> Problem requirements
Below are some records; give them all again exactly, but not the pictures.

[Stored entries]

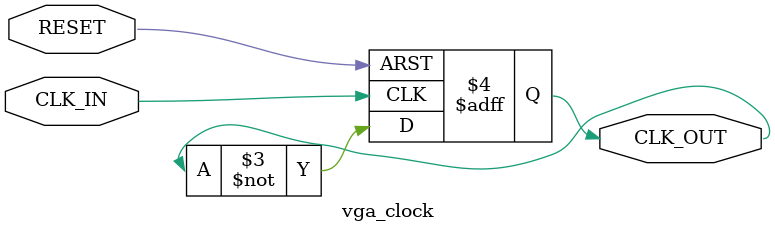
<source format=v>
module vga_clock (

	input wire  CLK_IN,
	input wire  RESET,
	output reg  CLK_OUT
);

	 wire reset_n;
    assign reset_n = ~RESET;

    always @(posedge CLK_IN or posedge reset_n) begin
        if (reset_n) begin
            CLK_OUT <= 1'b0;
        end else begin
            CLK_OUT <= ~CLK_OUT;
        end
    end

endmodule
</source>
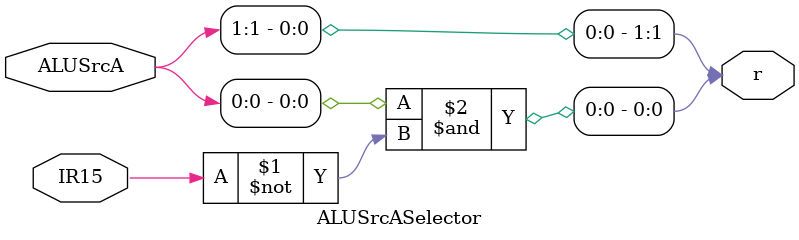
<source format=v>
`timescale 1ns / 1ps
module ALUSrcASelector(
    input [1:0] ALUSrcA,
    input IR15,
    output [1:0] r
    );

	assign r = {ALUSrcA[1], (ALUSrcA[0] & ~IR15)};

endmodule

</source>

> Solution to the problem
<source format=v>
module vga_clock (

	input wire  CLK_IN,
	input wire  RESET,
	output reg  CLK_OUT
);

	 wire reset_n;
    assign reset_n = ~RESET;

    always @(posedge CLK_IN or posedge reset_n) begin
        if (reset_n) begin
            CLK_OUT <= 1'b0;
        end else begin
            CLK_OUT <= ~CLK_OUT;
        end
    end

endmodule
</source>
<source format=v>
`timescale 1ns / 1ps
module ALUSrcASelector(
    input [1:0] ALUSrcA,
    input IR15,
    output [1:0] r
    );

	assign r = {ALUSrcA[1], (ALUSrcA[0] & ~IR15)};

endmodule

</source>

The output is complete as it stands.